Passage shown
In his statement after the cancellation of talks, Mr Cooper said the border violence was "not part of the dialogue nor the subject of any separate negotiations with Serbia".

"The dialogue will continue when the Serbian side is ready to re-engage," he added.

Roadblocks bulldozed

Serbia's chief negotiator, Borislav Stefanovic, said talks could not resume until the situation in northern Kosovo was resolved.

"Talking about the crossings is a priority for us right now, and there is no other topic except this one," Serbian news website B92 quoted him as saying.

Kosovan efforts to take control of border posts have been resisted by ethnic Serbs in the north of Kosovo, who refuse to recognise the sovereignty of the government in Pristina.

Previously, the border posts had been guarded by ethnic Serb members of the Kosovan police. The ethnic Albanian government suspected them of failing to implement customs controls.

Kosovan Serbs built roadblocks to prevent access to two contested border posts, and even built a new track into Serbia to circumvent the crossing at Jarinje.

Tuesday's violence flared when troops from Nato's K-For mission used bulldozers to remove the roadblock near the Jarinje border post.

The EU has called for the barricades to be dismantled.

On Wednesday K-For troops were reinforcing their positions at Jarinje, deploying armoured vehicles, sand bags and barbed wire, according to a Reuters eyewitness.

Serbia regards Kosovo as part of its territory, having refused to recognise its declaration of independence.

Around 80 countries have recognised Kosovo, but a still larger number have withheld recognition.

(Data records)
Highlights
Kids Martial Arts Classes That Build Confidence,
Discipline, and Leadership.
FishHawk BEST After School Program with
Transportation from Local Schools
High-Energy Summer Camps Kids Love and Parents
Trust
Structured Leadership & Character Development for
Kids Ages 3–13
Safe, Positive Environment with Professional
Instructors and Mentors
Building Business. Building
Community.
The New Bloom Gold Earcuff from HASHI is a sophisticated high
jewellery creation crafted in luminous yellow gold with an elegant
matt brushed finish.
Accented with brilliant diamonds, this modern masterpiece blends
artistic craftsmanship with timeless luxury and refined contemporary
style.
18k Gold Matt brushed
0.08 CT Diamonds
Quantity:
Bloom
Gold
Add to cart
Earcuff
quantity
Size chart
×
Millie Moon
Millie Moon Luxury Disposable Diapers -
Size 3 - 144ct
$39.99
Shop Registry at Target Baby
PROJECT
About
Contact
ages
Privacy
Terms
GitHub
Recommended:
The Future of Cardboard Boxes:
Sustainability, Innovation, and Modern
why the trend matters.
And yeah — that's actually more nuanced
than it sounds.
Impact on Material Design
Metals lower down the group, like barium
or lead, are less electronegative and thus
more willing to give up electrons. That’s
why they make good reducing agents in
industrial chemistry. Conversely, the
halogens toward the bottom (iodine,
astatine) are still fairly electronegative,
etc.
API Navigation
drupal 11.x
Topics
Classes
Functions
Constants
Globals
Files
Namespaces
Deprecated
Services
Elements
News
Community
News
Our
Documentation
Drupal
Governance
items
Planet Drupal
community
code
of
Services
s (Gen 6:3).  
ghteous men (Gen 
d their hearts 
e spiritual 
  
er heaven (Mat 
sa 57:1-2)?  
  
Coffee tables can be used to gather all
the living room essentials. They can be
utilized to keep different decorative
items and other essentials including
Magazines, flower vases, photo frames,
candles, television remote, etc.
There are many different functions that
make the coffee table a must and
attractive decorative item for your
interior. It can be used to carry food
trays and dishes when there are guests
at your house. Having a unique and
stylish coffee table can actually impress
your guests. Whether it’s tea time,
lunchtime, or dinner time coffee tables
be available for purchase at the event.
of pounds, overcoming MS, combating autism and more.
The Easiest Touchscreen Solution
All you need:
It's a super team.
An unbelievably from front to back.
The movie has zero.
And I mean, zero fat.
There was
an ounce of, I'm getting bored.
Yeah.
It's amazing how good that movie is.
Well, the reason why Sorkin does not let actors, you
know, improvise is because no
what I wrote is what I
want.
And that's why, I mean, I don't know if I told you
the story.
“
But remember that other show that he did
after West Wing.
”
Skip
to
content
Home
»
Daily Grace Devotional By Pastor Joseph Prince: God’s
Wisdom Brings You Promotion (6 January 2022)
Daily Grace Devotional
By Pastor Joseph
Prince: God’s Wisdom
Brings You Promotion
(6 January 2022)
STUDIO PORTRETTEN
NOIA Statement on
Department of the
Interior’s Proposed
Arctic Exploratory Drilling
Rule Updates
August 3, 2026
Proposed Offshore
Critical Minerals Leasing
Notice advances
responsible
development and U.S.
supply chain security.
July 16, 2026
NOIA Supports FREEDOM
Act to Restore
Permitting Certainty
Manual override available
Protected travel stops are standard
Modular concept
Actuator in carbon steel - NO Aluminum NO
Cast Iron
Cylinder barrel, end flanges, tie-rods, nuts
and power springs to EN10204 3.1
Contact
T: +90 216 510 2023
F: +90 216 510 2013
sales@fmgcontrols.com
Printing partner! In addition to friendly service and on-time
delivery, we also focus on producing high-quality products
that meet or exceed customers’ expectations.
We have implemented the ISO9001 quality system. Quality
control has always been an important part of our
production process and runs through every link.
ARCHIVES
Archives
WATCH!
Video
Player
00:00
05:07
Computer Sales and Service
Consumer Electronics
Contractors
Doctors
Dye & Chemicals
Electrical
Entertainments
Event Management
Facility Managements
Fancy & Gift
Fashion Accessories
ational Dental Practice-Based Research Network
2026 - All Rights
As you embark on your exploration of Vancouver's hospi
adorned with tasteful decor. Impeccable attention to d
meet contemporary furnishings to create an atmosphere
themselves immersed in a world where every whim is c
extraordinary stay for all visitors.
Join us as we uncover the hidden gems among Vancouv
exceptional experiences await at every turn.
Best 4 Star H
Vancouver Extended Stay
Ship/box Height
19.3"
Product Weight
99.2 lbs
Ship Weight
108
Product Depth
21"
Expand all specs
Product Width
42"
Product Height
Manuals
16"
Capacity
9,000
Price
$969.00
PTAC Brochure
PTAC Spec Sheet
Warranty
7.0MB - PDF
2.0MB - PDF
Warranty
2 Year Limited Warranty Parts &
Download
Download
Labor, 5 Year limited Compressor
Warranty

Activities
a: Summarize the passage about the Kosovo border dispute in two sentences.
b: In the passage about the Kosovo border dispute, change "guarded" to "staffed" in the part starting at "Previously, the border" and ending at "implement customs controls.", and write that part out.

Numbered responses
a: After talks with Serbia were cancelled, Serbia's chief negotiator said they could not resume until the situation in northern Kosovo was resolved, where ethnic Serbs have resisted Kosovan efforts to take control of border posts. Violence flared when K-For troops used bulldozers to remove a roadblock near the Jarinje border post, and the EU has called for the barricades to be dismantled.

b:
Previously, the border posts had been staffed by ethnic Serb members of the Kosovan police. The ethnic Albanian government suspected them of failing to implement customs controls.